Edit: It happened again and I was able to get the actual error message. "H:\DIST is not accessible
The specified network name is no longer available"


----------



## Wand3r3r (Sep 17, 2010)

even if you found an answer you wouldn't be able to implement it without the network admin.

first thing I would do is pipe the logon script to a file so I could review the error when the drive is attempted to be mapped.

it could also be due to the vintage hardware/OS you are running. NT and 2000 are 10+ years old.


----------



## Fr33dan (Oct 24, 2011)

I've gotten permission to enact any fix since the admin does not want to deal with it.

I'll set it up to do that when he gets into work tomorrow. But would that be the place to find the error given it works right after boot? It's all subsequent connections that have the potential to fail.


----------



## Wand3r3r (Sep 17, 2010)

What exactly do you mean by "subsequent connections"?

So somewhere later when access is when you get the access denied?

review the share. should be unlimited
review licensing. enough CALS for everyone to connect to the server at the same time?


----------



## Fr33dan (Oct 24, 2011)

When the computer starts he is able to access H: without issue. He'll do some work normally on the drive. Go do something on another computer for awhile, and when he comes back it will not work. He claims he is not always gone long enough for the computer to go to sleep when it messes up.

The admin checked the licensing and server configurations so we're pretty sure it's related to the client machine.


----------



## Wand3r3r (Sep 17, 2010)

If the user uses two other machines than this one does it happen?

User is logging into two machines at the same time by the sounds of it. Perhaps you have map delete commands in the logon script that makes the first logon session disconnect the mapped drive.


----------



## Fr33dan (Oct 24, 2011)

This computer uses a different username that has full access to server locations the normal users do not. This is why I know permissions are not the issue cause this is the only user other than the admin with full access to all locations on the network.
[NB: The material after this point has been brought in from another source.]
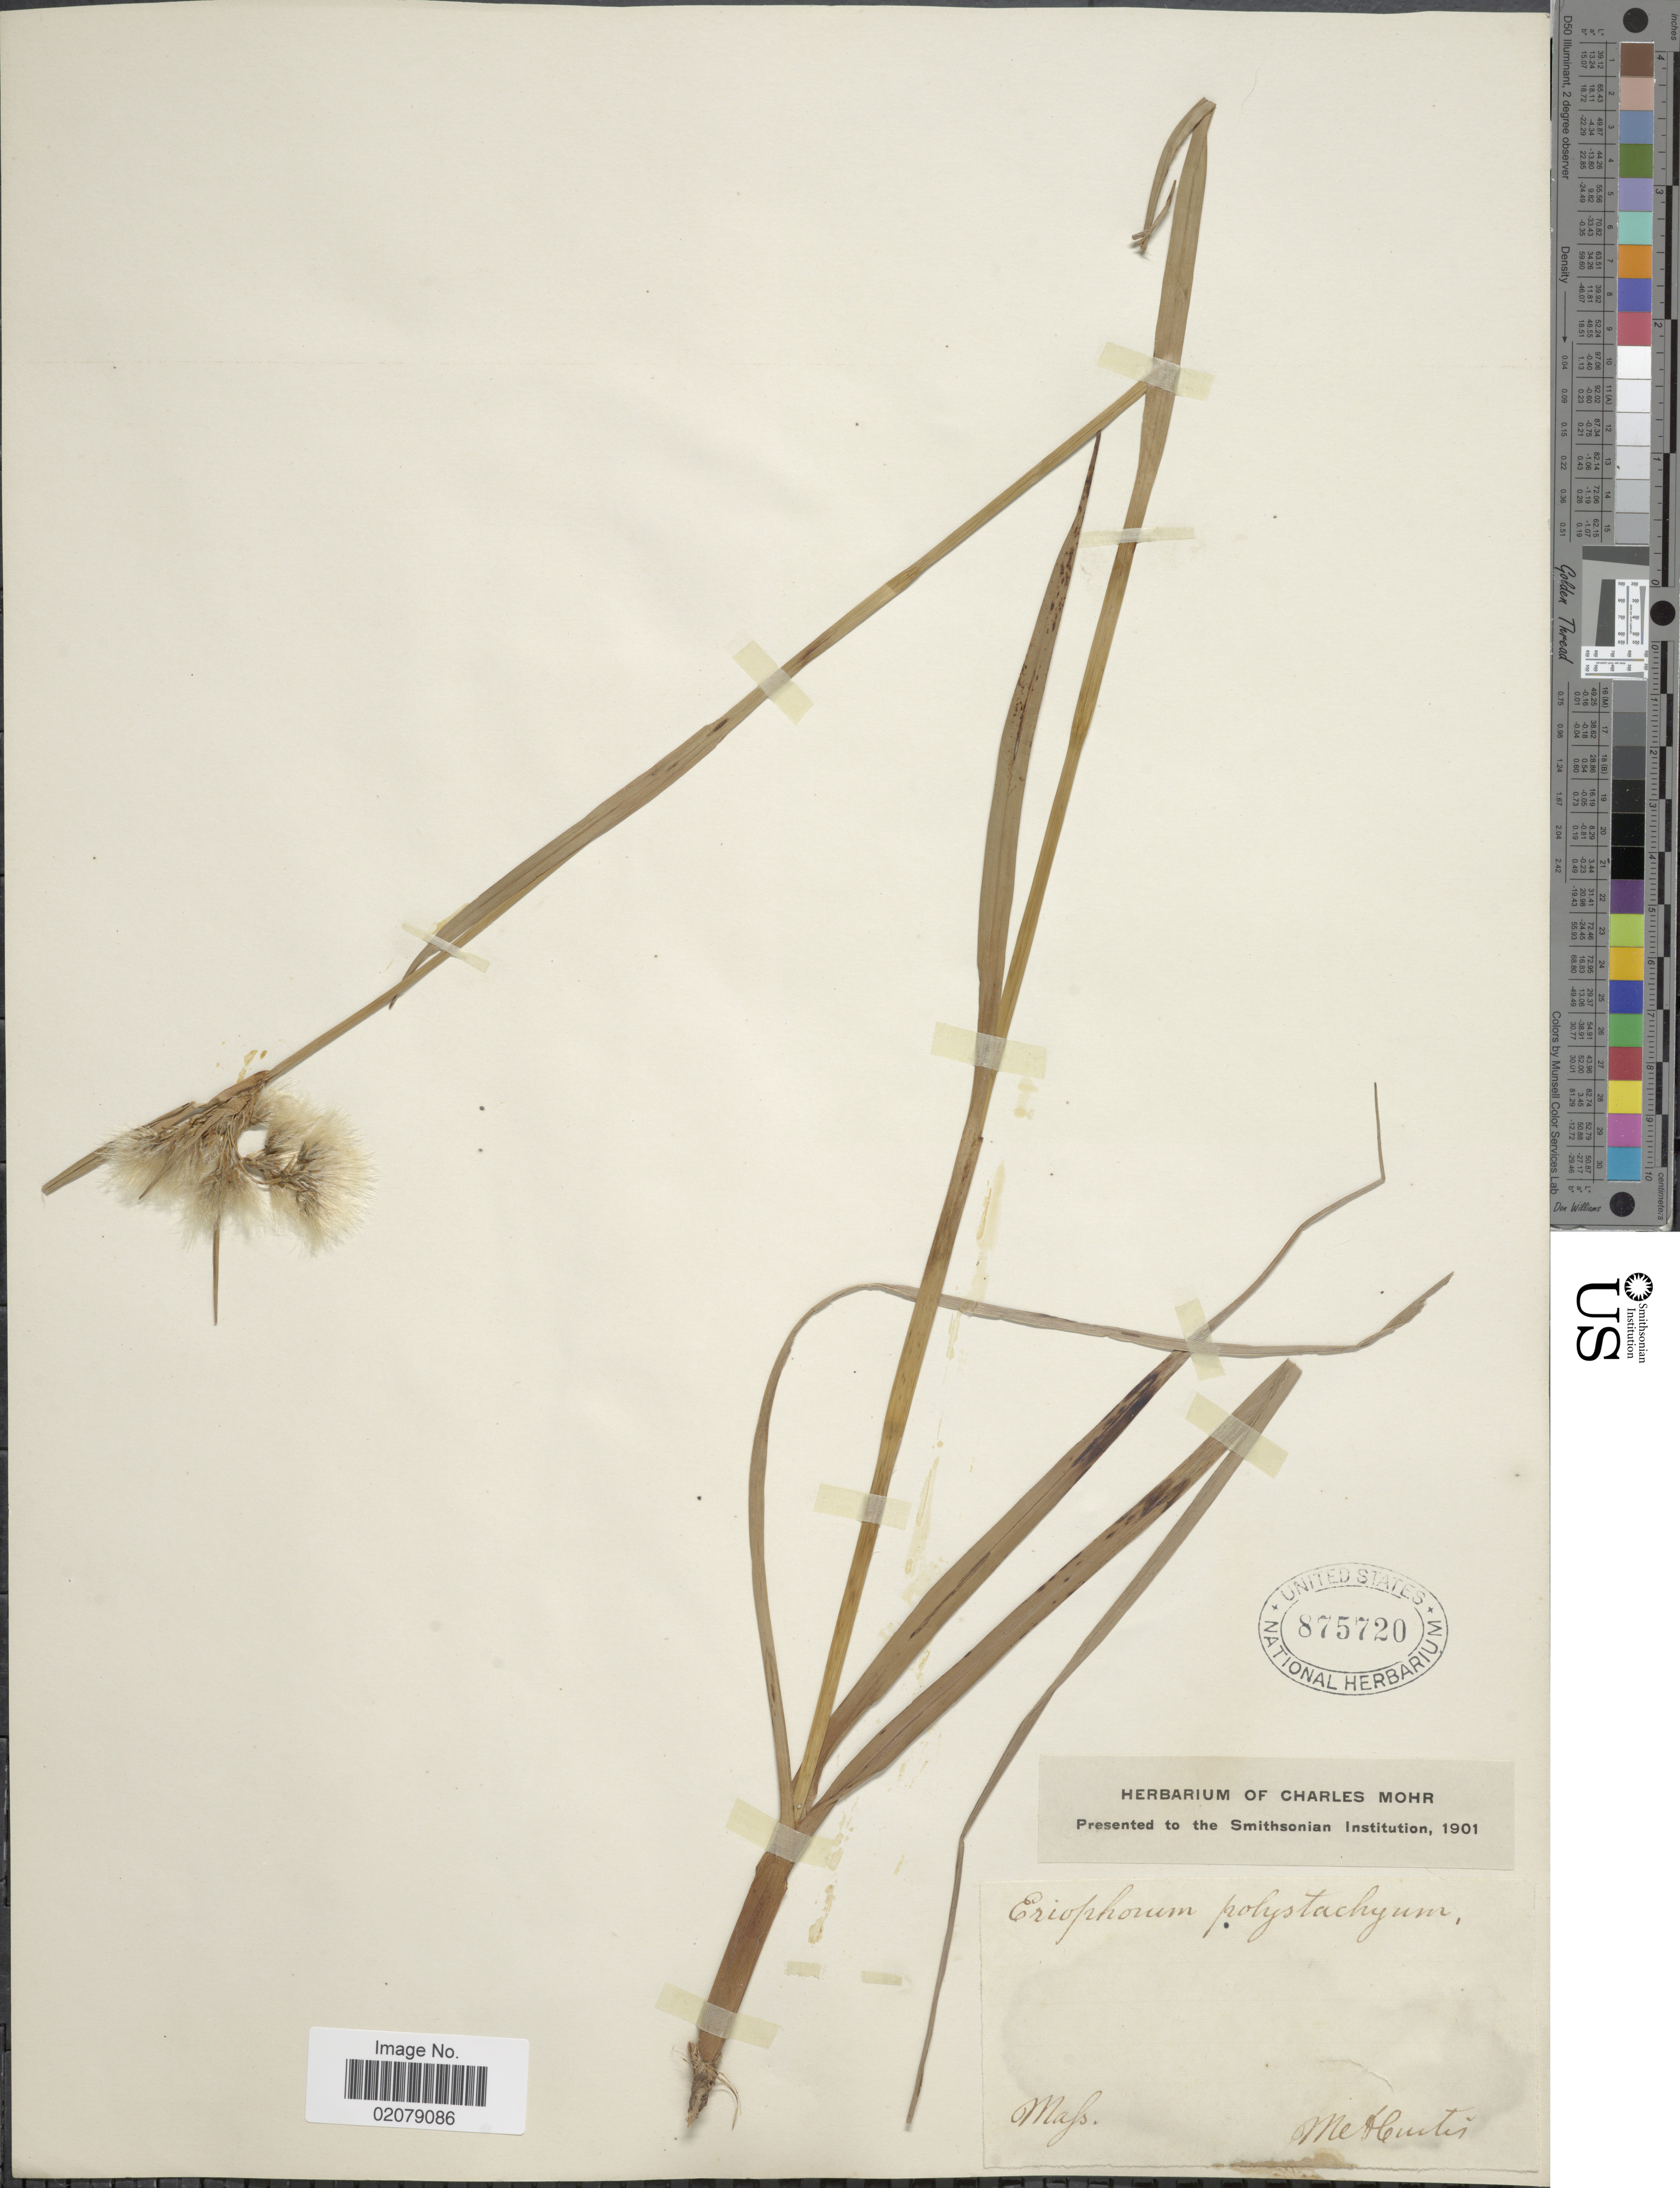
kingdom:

The idea was multiple people would use this machine when they needed access but due to cut-backs he's the only one left (this is the only reason he uses two machines).


----------



## Wand3r3r (Sep 17, 2010)

So you are saying this user is using two different account and its this admin type account that loses the H: mapping?

And you know for sure no one else is using this admin type account?
This user has other drives mapped and it only happens to H:?

Have this user logon via a DIFFERENT PC than the one with the disconnected H: and then have them go to another machine [again NOT using the pc that drops the connection] and see if when they come back the h: is still connected.

Point here is to pinpoint the issue to just this machine.

You have double checked the power savings on the network card is disabled, correct?


----------